Bovendien zijn alle gegevens uit de follow-up beïnvloed door de aansporingen in de nieuwsbrief.

Geen enkele statistische controle kan de kwaliteit van de follow-upgegevens herstellen tot datgene wat bereikt zou zijn met het in stand houden van de oorspronkelijke randomisatie. Niets kan de aansporingen corrigeren.

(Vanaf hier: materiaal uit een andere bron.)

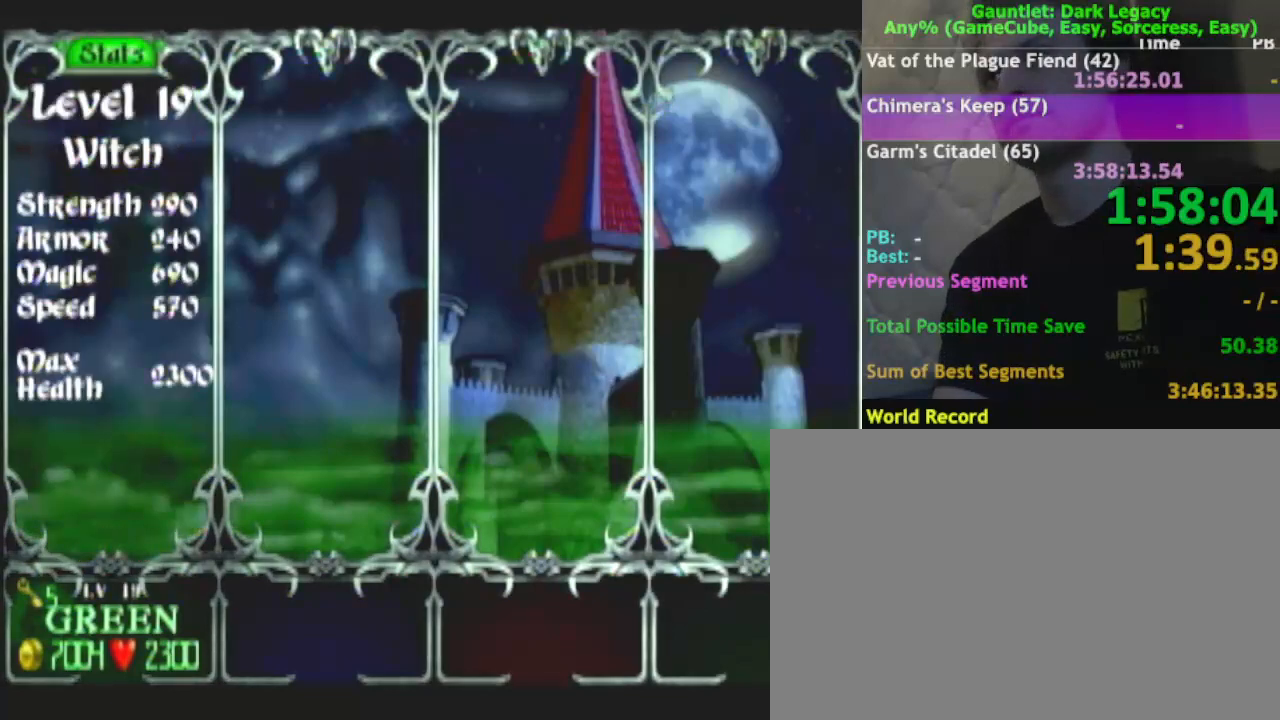
{"buttons": ["A"], "left_stick": "center", "right_stick": "center", "events": [[100, "A", "down"], [183, "A", "up"], [417, "A", "down"]]}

Desondanks probeerden de onderzoekers de uitval van deelnemers bij de follow-up en de vervolgbehandeling te corrigeren. Zij beschreven hun inspanningen in een technisch complexe passage, die ik hierna zal uitleggen:

Wij onderzochten de verschillen in de gemeten resultaten tussen de oorspronkelijke gerandomiseerde behandelgroepen met lineaire ‘gemengde’ regressiemodellen met de metingen bij 12, 24 en 52 weken, en resultaatmetingen bij follow-up op lange termijn als afhankelijke variabelen en variërende intercepten en hellingen uitgezet in de tijd om rekening te houden met herhaalde metingen.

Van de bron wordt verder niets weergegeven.